Open BeyondEvil opened 3 months ago
JeromeJu
commented
3 months ago Thanks @BeyondEvil for the request, the original design and the existing uses cases are to run kaniko as an image. Could you provide more specific uses cases for the usage as a sidecar so that we could delve into the implementation requirements and respective pros and cons?
BeyondEvil
commented
3 months ago Hi @JeromeJu
Essentially, any use-case that requires that you extend to or from the Kaniko image (which currently isn't supported) or use it as a binary (which currently isn't supported as well) would likely be solvable if Kaniko exposed an HTTP endpoint in addition to the CLI.
As a concrete example: We're using GitLab self-hosted CI runners with the AWS Fargate plugin.
The image used for the runner requires that the gitlab-runner binary/application is installed and it requires an ENTRYPOINT that accepts an SSH public key and that starts the SSHd daemon.

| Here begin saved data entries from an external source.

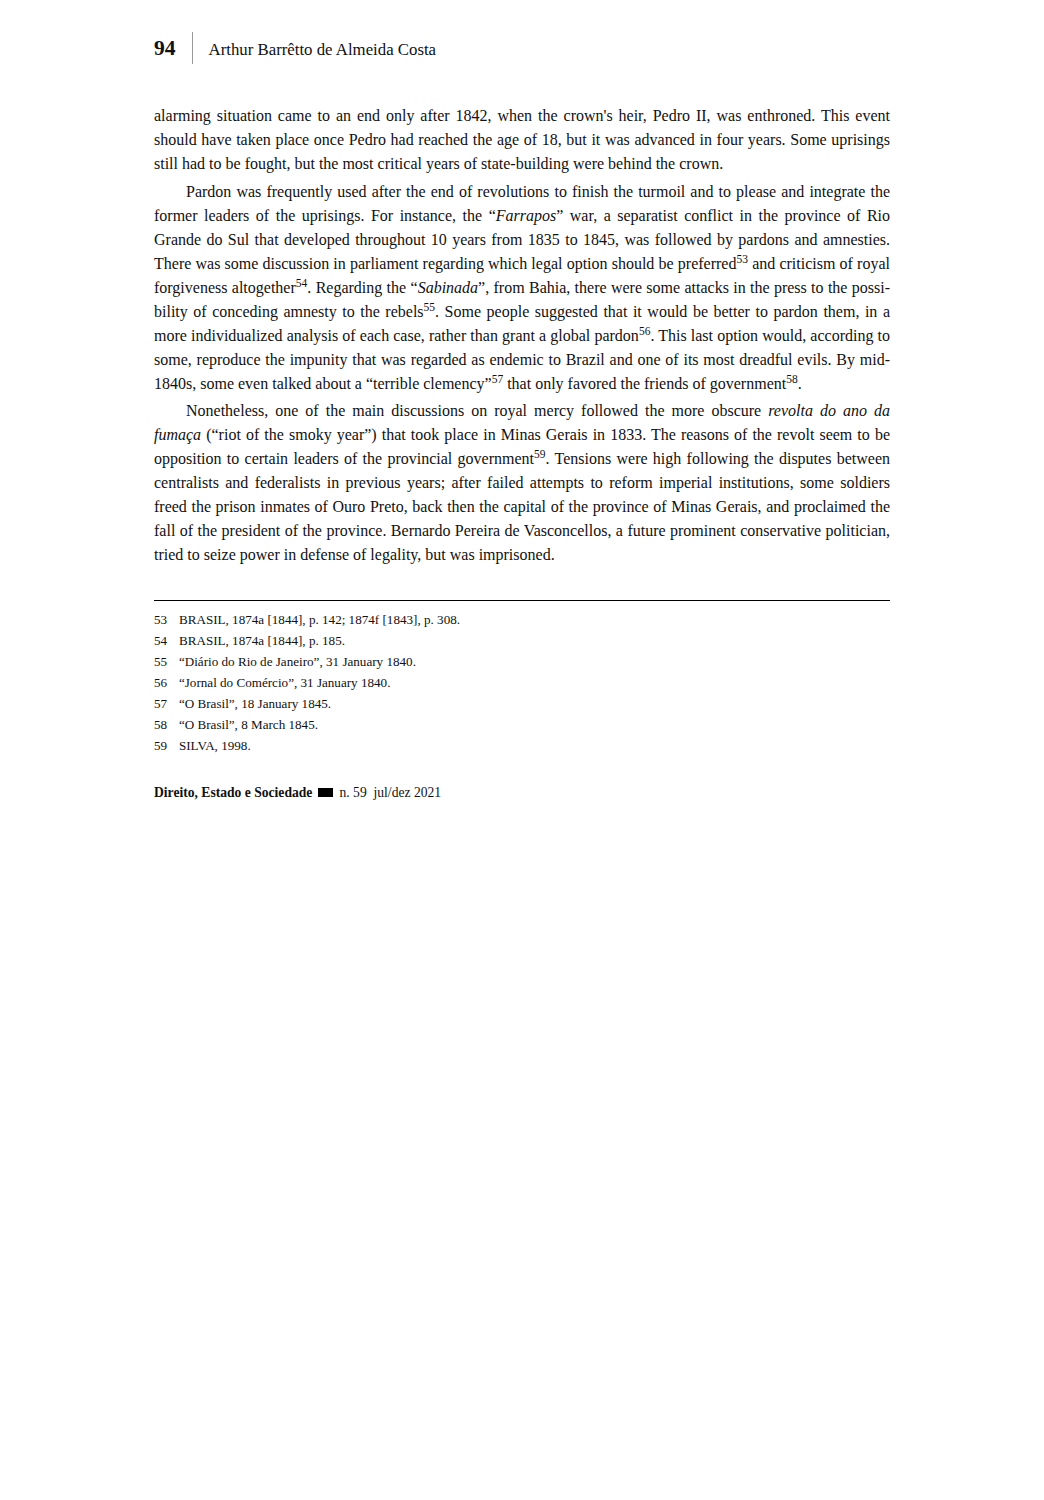94 Arthur Barrêtto de Almeida Costa
alarming situation came to an end only after 1842, when the crown's heir, Pedro II, was enthroned. This event should have taken place once Pedro had reached the age of 18, but it was advanced in four years. Some uprisings still had to be fought, but the most critical years of state-building were behind the crown.
Pardon was frequently used after the end of revolutions to finish the turmoil and to please and integrate the former leaders of the uprisings. For instance, the “Farrapos” war, a separatist conflict in the province of Rio Grande do Sul that developed throughout 10 years from 1835 to 1845, was followed by pardons and amnesties. There was some discussion in parliament regarding which legal option should be preferred53 and criticism of royal forgiveness altogether54. Regarding the “Sabinada”, from Bahia, there were some attacks in the press to the possibility of conceding amnesty to the rebels55. Some people suggested that it would be better to pardon them, in a more individualized analysis of each case, rather than grant a global pardon56. This last option would, according to some, reproduce the impunity that was regarded as endemic to Brazil and one of its most dreadful evils. By mid-1840s, some even talked about a “terrible clemency”57 that only favored the friends of government58.
Nonetheless, one of the main discussions on royal mercy followed the more obscure revolta do ano da fumaça (“riot of the smoky year”) that took place in Minas Gerais in 1833. The reasons of the revolt seem to be opposition to certain leaders of the provincial government59. Tensions were high following the disputes between centralists and federalists in previous years; after failed attempts to reform imperial institutions, some soldiers freed the prison inmates of Ouro Preto, back then the capital of the province of Minas Gerais, and proclaimed the fall of the president of the province. Bernardo Pereira de Vasconcellos, a future prominent conservative politician, tried to seize power in defense of legality, but was imprisoned.
53 BRASIL, 1874a [1844], p. 142; 1874f [1843], p. 308.
54 BRASIL, 1874a [1844], p. 185.
55“Diário do Rio de Janeiro”, 31 January 1840.
56“Jornal do Comércio”, 31 January 1840.
57“O Brasil”, 18 January 1845.
58“O Brasil”, 8 March 1845.
59 SILVA, 1998.
Direito, Estado e Sociedade n. 59 jul/dez 2021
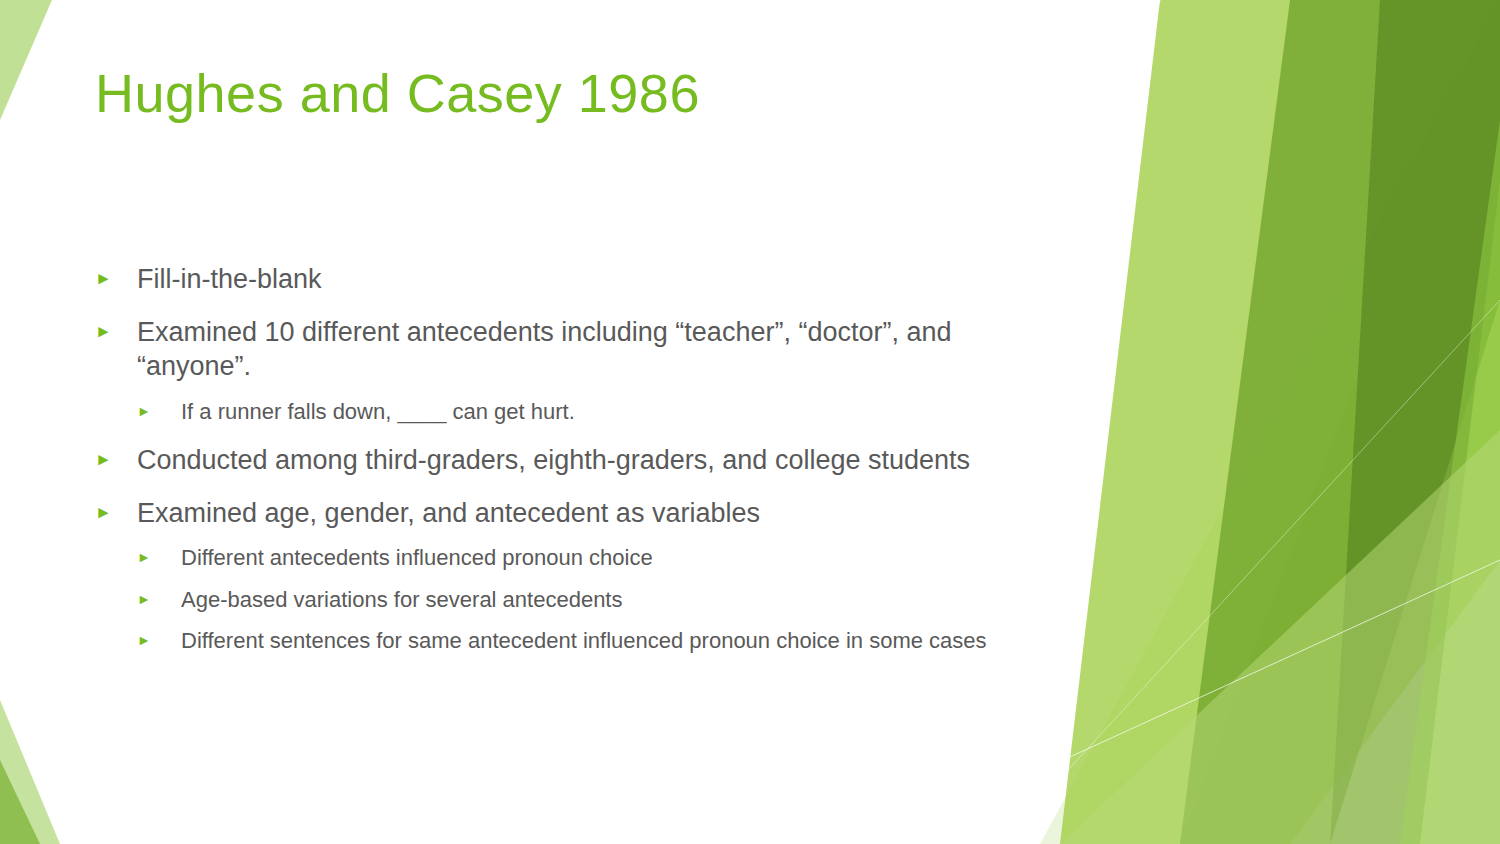Hughes and Casey 1986
►Fill-in-the-blank
►Examined 10 different antecedents including “teacher”, “doctor”, and “anyone”.
►If a runner falls down, ____ can get hurt.
►Conducted among third-graders, eighth-graders, and college students
►Examined age, gender, and antecedent as variables
►Different antecedents influenced pronoun choice
►Age-based variations for several antecedents
►Different sentences for same antecedent influenced pronoun choice in some cases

Obviously this isn't compatible with Kaniko. And since Fargate doesn't expose the docker socket or allow privileged access - any DIND-solution isn't possible either.
Given a webserver/HTTP endpoint, we could launch Kaniko as a sidecar to the GitLab runner and given the shared network could call it with something like:
curl localhost:<configurable_port> -d '{"context":"./docker",...etc...}'
This likely relevant for self-hosted Github runners and strictly governed Kubernetes as well.
Happy to expand further.
I should note that we've solved it for now, but it's not optimal and unnecessarily complex.
If Kaniko would support a simple webserver (can be a separate image to not inflate the standard one), you could use Kaniko as a sidecar.
That would solve some of the use-cases where people (like myself) need to use Kaniko as a "library".